There was a moment of silence as both Sloans
considered the possibilities. "It's possible that Jeff had a prescription for
something that he preferred not to fill here," Mark suggested after a moment.
"Things get around quickly in a hospital; sometimes people prefer to use an outside
source if they have a condition that they don't want publicly known. Maybe
we'll find something at his apartment that will tell us." He looked up at
Steve, pleased to see the light of actively engaged intelligence replacing the
doubt and bitterness that had dulled his son's eyes earlier.
"Okay, that's the next stop, then," Steve declared. He sent a puzzled look back
at his father as Mark moved back to his desk rather than towards the door.
"Aren't you coming?"
"Just need to get my jacket," Mark replied, exchanging his lab coat for it. He smiled slightly as he strode around the desk back to his son. "Does this mean you're not going to hand the case over to someone else?" he asked, glad to see the renewed determination in the detective's demeanour.

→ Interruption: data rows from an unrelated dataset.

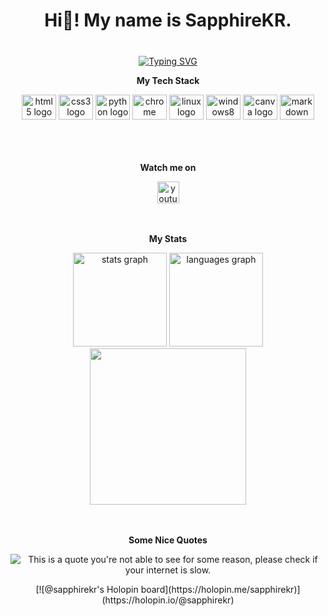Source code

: <h1 align="center">Hi👋! My name is SapphireKR.</h1>

###

<br clear="both">

<div align="center">
  <a href="https://git.io/typing-svg"><img src="https://readme-typing-svg.demolab.com?font=Fira+Code&size=22&pause=1000&color=BD93F9&background=FFFF7700&center=true&width=700&lines=A+Programmer+who+is+passionate+in+CS+%26+Astrophysics" alt="Typing SVG" /></a>
</div>



<p align="center"><b>My Tech Stack</b></p>



<div align="center">
  <img src="https://cdn.jsdelivr.net/gh/devicons/devicon/icons/html5/html5-original.svg" height="40" width="55" alt="html5 logo"  />
  <img src="https://cdn.jsdelivr.net/gh/devicons/devicon/icons/css3/css3-original.svg" height="40" width="55" alt="css3 logo"  />
  <img src="https://cdn.jsdelivr.net/gh/devicons/devicon/icons/python/python-original.svg" height="40" width="55" alt="python logo"  />
  <img src="https://cdn.jsdelivr.net/gh/devicons/devicon/icons/chrome/chrome-original.svg" height="40" width="55" alt="chrome logo"  />
  <img src="https://cdn.jsdelivr.net/gh/devicons/devicon/icons/linux/linux-original.svg" height="40" width="55" alt="linux logo"  />
  <img src="https://cdn.jsdelivr.net/gh/devicons/devicon/icons/windows8/windows8-original.svg" height="40" width="55" alt="windows8 logo"  />
  <img src="https://cdn.jsdelivr.net/gh/devicons/devicon/icons/canva/canva-original.svg" height="40" width="55" alt="canva logo"  />
  <img src="https://cdn.jsdelivr.net/gh/devicons/devicon/icons/markdown/markdown-original.svg" height="40" width="55" alt="markdown logo"  />
</div>

<br>
<br>
<br>

<p align="center"><b>Watch me on</b></p>


<div align="center">
  <a href="https://youtube.com/c/sapphirekr" target="_blank">
    <img src="https://img.shields.io/static/v1?message=Youtube&logo=youtube&label=&color=FF0000&logoColor=white&labelColor=&style=for-the-badge" height="35" alt="youtube logo"  />
  </a>
</div>
<br>
<br>
<p align="center"><b>My Stats</b></p>
<div align="center">
  <img src="https://github-readme-stats.vercel.app/api?hide_title=false&hide_rank=false&show_icons=true&include_all_commits=true&count_private=true&disable_animations=false&theme=dracula&locale=en&hide_border=false&username=sapphire-code" height="150" alt="stats graph"  />
  <img src="https://github-readme-stats.vercel.app/api/top-langs?locale=en&hide_title=false&layout=compact&card_width=320&langs_count=5&theme=dracula&hide_border=false&username=sapphire-code" height="150" alt="languages graph"  />
</div>



<div align="center">
  <img height="250" src="https://activity-graph.herokuapp.com/graph?username=sapphire-code&bg_color=282a36&color=ff79c6&line=f8f8f2&point=bd93f9&area=true&hide_border=true)](https://github.com/ashutosh00710/github-readme-activity-graph"  />
</div>

<br>
<br>

<p align="center"><b>Some Nice Quotes</b></p>
<p align="center">
<img align="center" src="https://quotes-github-readme.vercel.app/api?type=horizontal&theme=dracula" alt="This is a quote you're not able to see for some reason, please check if your internet is slow."></img></p>
<p align="center">
[![@sapphirekr's Holopin board](https://holopin.me/sapphirekr)](https://holopin.io/@sapphirekr)
</p>
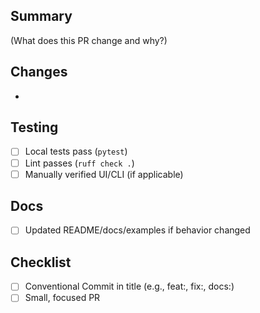 ## Summary
(What does this PR change and why?)

## Changes
- 

## Testing
- [ ] Local tests pass (`pytest`)
- [ ] Lint passes (`ruff check .`)
- [ ] Manually verified UI/CLI (if applicable)

## Docs
- [ ] Updated README/docs/examples if behavior changed

## Checklist
- [ ] Conventional Commit in title (e.g., feat:, fix:, docs:)
- [ ] Small, focused PR
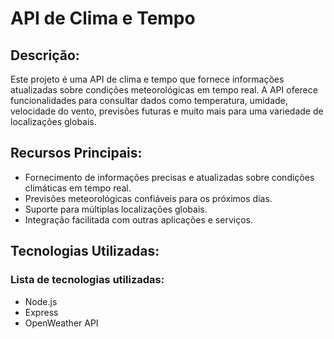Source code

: # API de Clima e Tempo

## Descrição:
Este projeto é uma API de clima e tempo que fornece informações atualizadas sobre condições meteorológicas em tempo real. A API oferece funcionalidades para consultar dados como temperatura, umidade, velocidade do vento, previsões futuras e muito mais para uma variedade de localizações globais.

## Recursos Principais:

- Fornecimento de informações precisas e atualizadas sobre condições climáticas em tempo real.
- Previsões meteorológicas confiáveis para os próximos dias.
- Suporte para múltiplas localizações globais.
- Integração facilitada com outras aplicações e serviços.

## Tecnologias Utilizadas:
### Lista de tecnologias utilizadas: 
- Node.js
- Express
- OpenWeather API
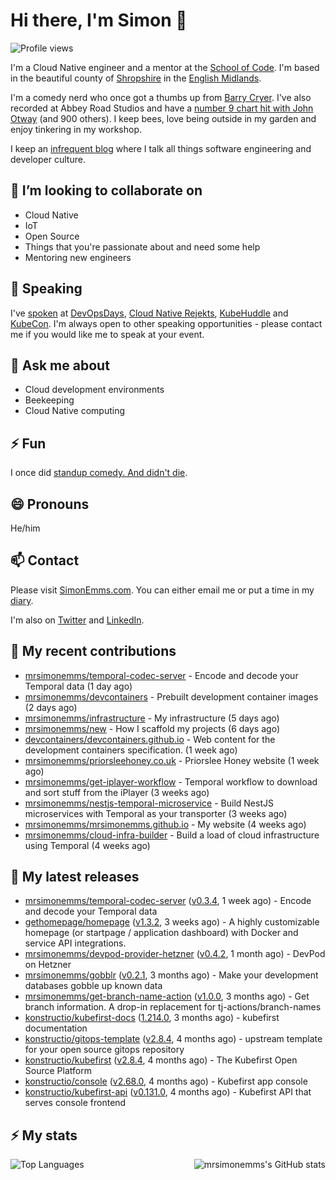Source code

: # Hi there, I'm Simon 👋

![Profile views](https://komarev.com/ghpvc/?username=MrSimonEmms)

I'm a Cloud Native engineer and a mentor at the [School of Code](https://www.schoolofcode.co.uk).
I'm based in the beautiful county of [Shropshire](https://en.wikipedia.org/wiki/Shropshire)
in the [English Midlands](https://en.wikipedia.org/wiki/Midlands).

I'm a comedy nerd who once got a thumbs up from [Barry Cryer](https://en.wikipedia.org/wiki/Barry_Cryer).
I've also recorded at Abbey Road Studios and have a [number 9 chart hit with John
Otway](https://www.youtube.com/watch?v=3BwOyVIlupg&ab_channel=JohnOtway) (and 900
others). I keep bees, love being outside in my garden and enjoy tinkering in my
workshop.

I keep an [infrequent blog](https://www.simonemms.com/blog) where I talk all
things software engineering and developer culture.

## 👯 I’m looking to collaborate on

- Cloud Native
- IoT
- Open Source
- Things that you're passionate about and need some help
- Mentoring new engineers

## 🎤 Speaking

I've [spoken](https://www.simonemms.com/speaking) at [DevOpsDays](https://devopsdays.org/),
[Cloud Native Rejekts](https://cloud-native.rejekts.io/), [KubeHuddle](https://kubehuddle.com)
and [KubeCon](https://www.cncf.io/kubecon-cloudnativecon-events/). I'm always
open to other speaking opportunities - please contact me if you would like me to
speak at your event.

## 💬 Ask me about

- Cloud development environments
- Beekeeping
- Cloud Native computing

## ⚡ Fun

I once did [standup comedy. And didn't die](https://www.youtube.com/watch?v=iy1EvJXH2ks&ab_channel=SimonEmms).

## 😄 Pronouns

He/him

## 📫 Contact

Please visit [SimonEmms.com](https://www.simonemms.com). You can either email me
or put a time in my [diary](https://diary.simonemms.com).

I'm also on [Twitter](https://twitter/theshroppiebeek) and [LinkedIn](https://www.linkedin.com/in/simonemms).


## 👷 My recent contributions
- [mrsimonemms/temporal-codec-server](https://github.com/mrsimonemms/temporal-codec-server) - Encode and decode your Temporal data
  (1 day ago)
- [mrsimonemms/devcontainers](https://github.com/mrsimonemms/devcontainers) - Prebuilt development container images
  (2 days ago)
- [mrsimonemms/infrastructure](https://github.com/mrsimonemms/infrastructure) - My infrastructure
  (5 days ago)
- [mrsimonemms/new](https://github.com/mrsimonemms/new) - How I scaffold my projects
  (6 days ago)
- [devcontainers/devcontainers.github.io](https://github.com/devcontainers/devcontainers.github.io) - Web content for the development containers specification.
  (1 week ago)
- [mrsimonemms/priorsleehoney.co.uk](https://github.com/mrsimonemms/priorsleehoney.co.uk) - Priorslee Honey website
  (1 week ago)
- [mrsimonemms/get-iplayer-workflow](https://github.com/mrsimonemms/get-iplayer-workflow) - Temporal workflow to download and sort stuff from the iPlayer
  (3 weeks ago)
- [mrsimonemms/nestjs-temporal-microservice](https://github.com/mrsimonemms/nestjs-temporal-microservice) - Build NestJS microservices with Temporal as your transporter
  (3 weeks ago)
- [mrsimonemms/mrsimonemms.github.io](https://github.com/mrsimonemms/mrsimonemms.github.io) - My website
  (4 weeks ago)
- [mrsimonemms/cloud-infra-builder](https://github.com/mrsimonemms/cloud-infra-builder) - Build a load of cloud infrastructure using Temporal
  (4 weeks ago)

## 🔭 My latest releases
- [mrsimonemms/temporal-codec-server](https://github.com/mrsimonemms/temporal-codec-server) ([v0.3.4](https://github.com/mrsimonemms/temporal-codec-server/releases/tag/v0.3.4),
  1 week ago) - Encode and decode your Temporal data
- [gethomepage/homepage](https://github.com/gethomepage/homepage) ([v1.3.2](https://github.com/gethomepage/homepage/releases/tag/v1.3.2),
  3 weeks ago) - A highly customizable homepage (or startpage / application dashboard) with Docker and service API integrations.
- [mrsimonemms/devpod-provider-hetzner](https://github.com/mrsimonemms/devpod-provider-hetzner) ([v0.4.2](https://github.com/mrsimonemms/devpod-provider-hetzner/releases/tag/v0.4.2),
  1 month ago) - DevPod on Hetzner
- [mrsimonemms/gobblr](https://github.com/mrsimonemms/gobblr) ([v0.2.1](https://github.com/mrsimonemms/gobblr/releases/tag/v0.2.1),
  3 months ago) - Make your development databases gobble up known data
- [mrsimonemms/get-branch-name-action](https://github.com/mrsimonemms/get-branch-name-action) ([v1.0.0](https://github.com/mrsimonemms/get-branch-name-action/releases/tag/v1.0.0),
  3 months ago) - Get branch information. A drop-in replacement for tj-actions/branch-names
- [konstructio/kubefirst-docs](https://github.com/konstructio/kubefirst-docs) ([1.214.0](https://github.com/konstructio/kubefirst-docs/releases/tag/1.214.0),
  3 months ago) - kubefirst documentation
- [konstructio/gitops-template](https://github.com/konstructio/gitops-template) ([v2.8.4](https://github.com/konstructio/gitops-template/releases/tag/v2.8.4),
  4 months ago) - upstream template for your open source gitops repository
- [konstructio/kubefirst](https://github.com/konstructio/kubefirst) ([v2.8.4](https://github.com/konstructio/kubefirst/releases/tag/v2.8.4),
  4 months ago) - The Kubefirst Open Source Platform
- [konstructio/console](https://github.com/konstructio/console) ([v2.68.0](https://github.com/konstructio/console/releases/tag/v2.68.0),
  4 months ago) - Kubefirst app console
- [konstructio/kubefirst-api](https://github.com/konstructio/kubefirst-api) ([v0.131.0](https://github.com/konstructio/kubefirst-api/releases/tag/v0.131.0),
  4 months ago) - Kubefirst API that serves console frontend


## ⚡ My stats

<img
  align="right"
  alt="mrsimonemms's GitHub stats"
  src="https://github-readme-stats.vercel.app/api?username=mrsimonemms&count_private=1&show_icons=true&"
  />

![Top Languages](https://github-readme-stats.vercel.app/api/top-langs/?username=mrsimonemms)
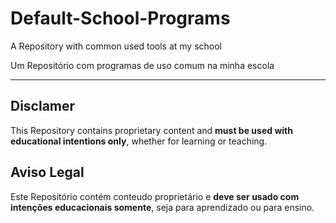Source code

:# Default-School-Programs
A Repository with common used tools at my school

Um Repositório com programas de uso comum na minha escola

---

## Disclamer

This Repository contains proprietary content and **must be used with educational intentions only**, whether for learning or teaching.

## Aviso Legal

Este Repositório contém conteudo proprietário e **deve ser usado com intenções educacionais somente**, seja para aprendizado ou para ensino.
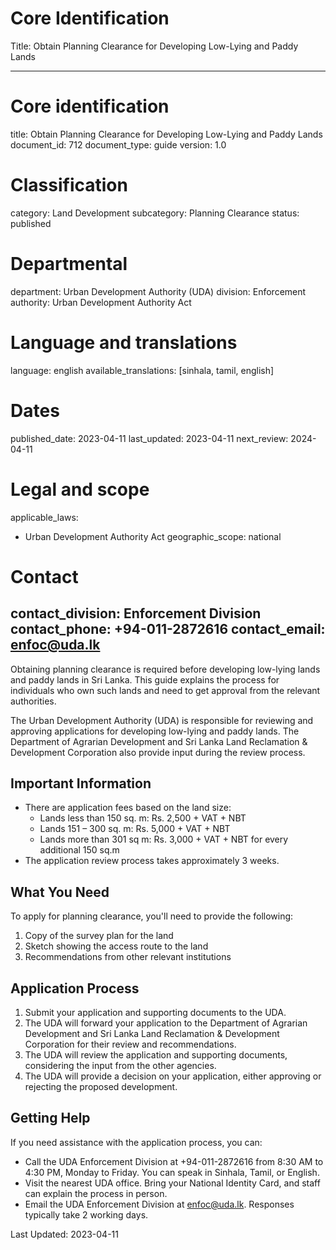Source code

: # Core Identification
Title: Obtain Planning Clearance for Developing Low-Lying and Paddy Lands

---
# Core identification
title: Obtain Planning Clearance for Developing Low-Lying and Paddy Lands
document_id: 712
document_type: guide
version: 1.0

# Classification
category: Land Development
subcategory: Planning Clearance
status: published

# Departmental
department: Urban Development Authority (UDA)
division: Enforcement
authority: Urban Development Authority Act

# Language and translations
language: english
available_translations: [sinhala, tamil, english]

# Dates
published_date: 2023-04-11
last_updated: 2023-04-11
next_review: 2024-04-11

# Legal and scope
applicable_laws:
 - Urban Development Authority Act
geographic_scope: national

# Contact
contact_division: Enforcement Division
contact_phone: +94-011-2872616
contact_email: enfoc@uda.lk
---

Obtaining planning clearance is required before developing low-lying lands and paddy lands in Sri Lanka. This guide explains the process for individuals who own such lands and need to get approval from the relevant authorities.

The Urban Development Authority (UDA) is responsible for reviewing and approving applications for developing low-lying and paddy lands. The Department of Agrarian Development and Sri Lanka Land Reclamation & Development Corporation also provide input during the review process.

## Important Information

- There are application fees based on the land size:
  - Lands less than 150 sq. m: Rs. 2,500 + VAT + NBT
  - Lands 151 – 300 sq. m: Rs. 5,000 + VAT + NBT 
  - Lands more than 301 sq m: Rs. 3,000 + VAT + NBT for every additional 150 sq.m
- The application review process takes approximately 3 weeks.

## What You Need

To apply for planning clearance, you'll need to provide the following:

1. Copy of the survey plan for the land
2. Sketch showing the access route to the land
3. Recommendations from other relevant institutions

## Application Process

1. Submit your application and supporting documents to the UDA.
2. The UDA will forward your application to the Department of Agrarian Development and Sri Lanka Land Reclamation & Development Corporation for their review and recommendations.
3. The UDA will review the application and supporting documents, considering the input from the other agencies.
4. The UDA will provide a decision on your application, either approving or rejecting the proposed development.

## Getting Help

If you need assistance with the application process, you can:

- Call the UDA Enforcement Division at +94-011-2872616 from 8:30 AM to 4:30 PM, Monday to Friday. You can speak in Sinhala, Tamil, or English.
- Visit the nearest UDA office. Bring your National Identity Card, and staff can explain the process in person.
- Email the UDA Enforcement Division at enfoc@uda.lk. Responses typically take 2 working days.

Last Updated: 2023-04-11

Steve surveyed him for a moment. "I don't think so," he replied seriously. "After all, I have another advantage that you didn't mention." Meeting his father's inquiring gaze, he allowed a hint of a smile to glint in his eyes. "Nobody else has the outside resources I do."
In the car on the their way to the apartment, Steve's cell phone rang. He groped for it with one hand while manoeuvring the vehicle expertly through the traffic with the other.
"Steve Sloan here......Oh, hi Bill. What have you got for me?.....Really!" He took the phone away from his mouth to tell his father, "The courier service in Denver went out of business after their computers crashed and they lost all of their client information. They lost most of their clients, too, when their orders weren't met."
Mark met his gaze with a reciprocal sparkle in his eye. "Who managed their computers?" he asked eagerly.
Steve relayed the question. "A firm called Hi-Tech. Bill, get me everything you can find on that company; this could be the break we've been looking for."
He disconnected to find Mark already dialling on his own cell phone. "Hello, Ed. It's Mark Sloan here. I need you to tell me everything you can about the company that handles your computer systems." He listened for several minutes, then disconnected after telling him they'd be right over.
"Change of destination?" Steve asked, the flippancy in the words not covering his anticipation.
"We've got him," Mark declared confidently. "Listen to this. Their computer firm is called 'Center Tech'. It's basically a one-man company, although he hires people for large jobs on a temporary basis. What's more, he didn't show up to work today." Mark paused at the frown of concentration on his son's face, a different reaction to the one he expected.
"Center Tech, I've heard or seen that recently," Steve mused. Unable to place the elusive memory, he shook it off. "That's great, Dad. He's got opportunity, access to all the records, but why? What's the motive and why such an elaborate method of selecting his victims?"
Mark shook his head, unable to find an answer. "It takes a twisted, obsessively sick mind to kill using such a precise, premeditated pattern. We'll probably get some idea as we look at his background."
Considerably heartened by the good news after the heartbreak of the afternoon, Steve threaded the car as fast as possible through the rush hour traffic. They were greeted at the door to Medi-Quick by Edward Flanagan who was looking extremely harassed. "He still hasn't showed up and there's no answer at his number, so we went through his things and found this on the top of his files," he announced, holding out a large, white envelope.
Momentarily stunned, Mark and Steve stared at the words scrawled on the outside. 'Sergeant Steve Sloan, Homicide Detective'.